# Results demo for Natural Language Inference (NLI)

In order to investigate the trained models, we use this notebook to load the final trained checkpoint of the BiLSTM with max pooling (the best performing model) and perform inference with a few examples. 

In [25]:
%load_ext autoreload
%autoreload 2

The autoreload extension is already loaded. To reload it, use:
  %reload_ext autoreload


In [26]:
import torch
import os.path
from spacy.lang.en import English
import torch.nn.functional as F
from src.models.nliclassifier import NLIClassifier
from src.dataset.dataloaders import get_embeddings_for_data
from src.dataset.snli_dataset import str_to_idxs, label_map

We start by getting the vocabulary and embeddings vectors that were used to train the models. The following function will attempt to read them in if they are located in `/data/processed`. 

In [27]:
# Make sure to enter the parent dir of the embedding vocab+vector file used for training
emb_vocab, emb_vecs = get_embeddings_for_data(
    dataset_path=os.path.join("..", "data", "processed")
)

Map:   0%|          | 0/9824 [00:00<?, ? examples/s]

Map:   0%|          | 0/9842 [00:00<?, ? examples/s]

Map:   0%|          | 0/549367 [00:00<?, ? examples/s]

Saving the dataset (0/1 shards):   0%|          | 0/9824 [00:00<?, ? examples/s]

Saving the dataset (0/1 shards):   0%|          | 0/9842 [00:00<?, ? examples/s]

Saving the dataset (0/1 shards):   0%|          | 0/549367 [00:00<?, ? examples/s]

.vector_cache/glove.840B.300d.zip:  11%|█         | 235M/2.18G [02:33<21:11, 1.53MB/s]     


KeyboardInterrupt: 

We then load the final model checkpoint for the BiLSTMMaxPool. There may be an error that the `embedding.weight` is missing from the checkpoint, but this was done simply to reduce the size of the checkpoints. We set `strict=False` and provide the embedding vectors to the model init function through the kwargs of the `load_from_checkpoint` function.

In [20]:
# Load the model along with the embeddings
model = (
    NLIClassifier.load_from_checkpoint(
        os.path.join(
            "..",
            "checkpoint",
            "real_blstmpme_train",
            "final.ckpt",
        ),
        strict=False,
        embedding_mat=emb_vecs,
    )
    .cpu()
    .eval()
)

We use the same tokenizer that was used to train the model. 

In [21]:
tokenizer = English().tokenizer

This function processes the string input, passes it through the model, computes the label, and prints out the final model judgement. 

In [22]:
def predict_and_print(sent_1, sent_2):
    inps_1, len_1 = str_to_idxs(sent_1, tokenizer, emb_vocab)
    inps_2, len_2 = str_to_idxs(sent_2, tokenizer, emb_vocab)
    out = model(inps_1, inps_2, len_1, len_2)
    probs = F.softmax(out, dim=-1)
    label = torch.argmax(probs, dim=1).unsqueeze(0).detach().item()
    print(
        f"""
    Premise: "{sent_1}"
    Hypothesis: "{sent_2}"
    Model judgement: "{label_map[label]}"
    """
    )

In [23]:
predict_and_print("Two men sitting in the sun", "Nobody is sitting in the shade")

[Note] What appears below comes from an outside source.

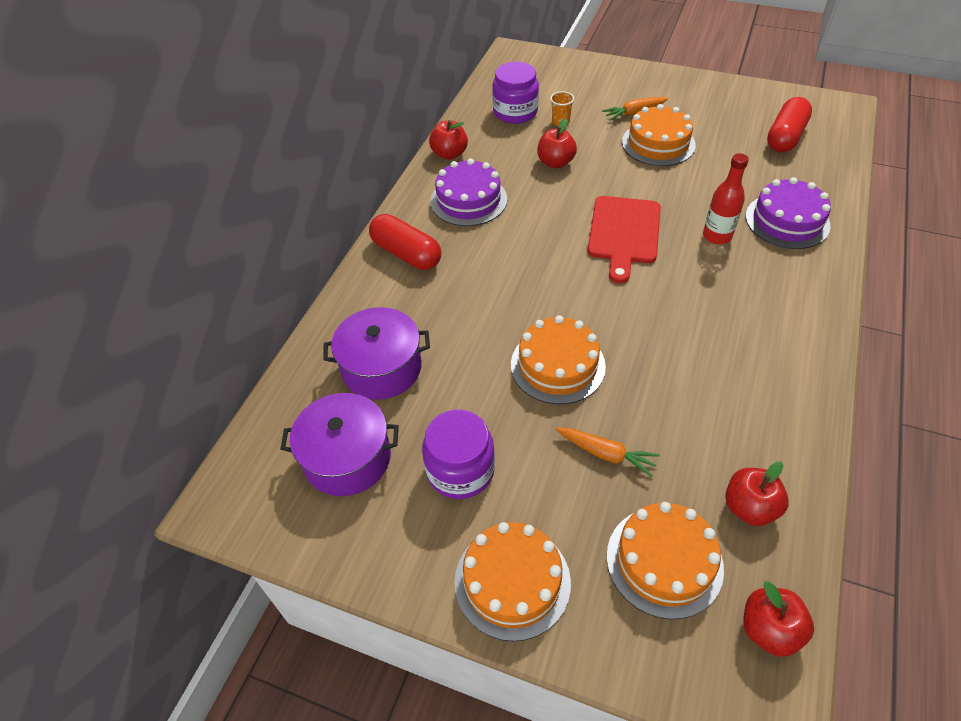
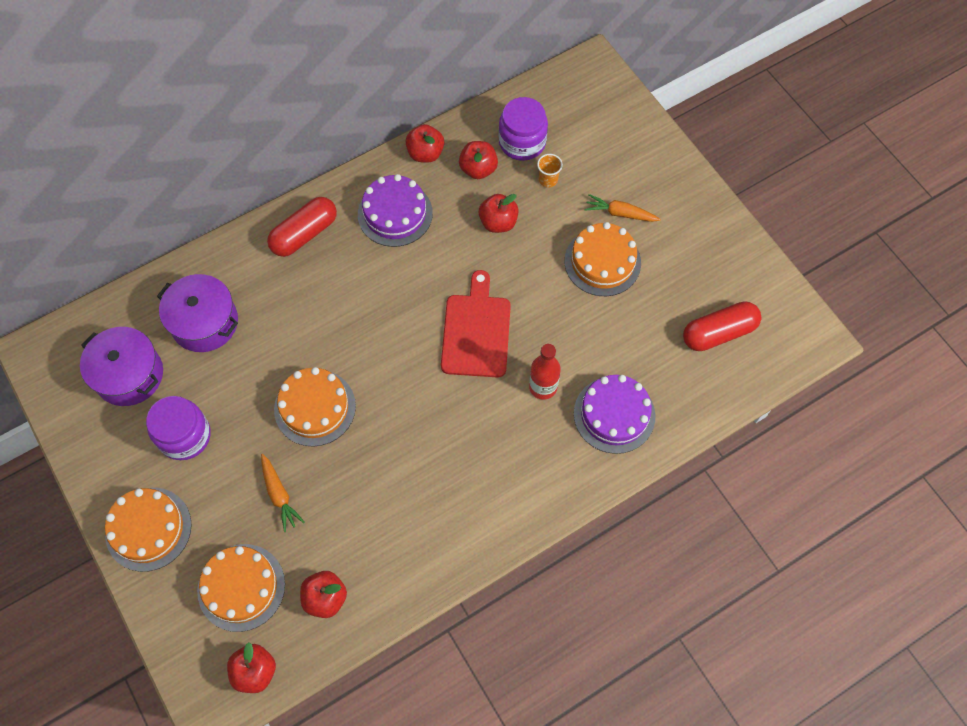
camera: 35 degrees right, 15 degrees up
red capsule [369,214,441,270] -> red capsule turned 60 degrees clockwise [267,197,337,257]
red cutting board [587,196,661,283] -> red cutting board turned 135 degrees clockwise [441,270,511,377]
none -> red apple [459,141,498,179]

    Premise: "Two men sitting in the sun"
    Hypothesis: "Nobody is sitting in the shade"
    Model judgement: "contradiction"
    


In [24]:
predict_and_print("A man is walking a dog", "No cat is outside")


    Premise: "A man is walking a dog"
    Hypothesis: "No cat is outside"
    Model judgement: "contradiction"
    


## Results analysis

The examples above are judged as contradictions by the model even though they should be judged as neutral. We can speculate a few reasons why this happens. In the first case, we have a double negative. This may confuse the model. It also required the model to understand the difference between the terms "sun" and "shade", and it may not have created a very robust understanding of these terms during its training, if these were not present in the training data. In the second case we have the term "No cat is outside". The model may not be paying enough attention to the word "No", thinking that the the contradiction lies in the fact that both sentences are referring to the same object that is outside, but one is referring to it as a dog, and the other as a cat.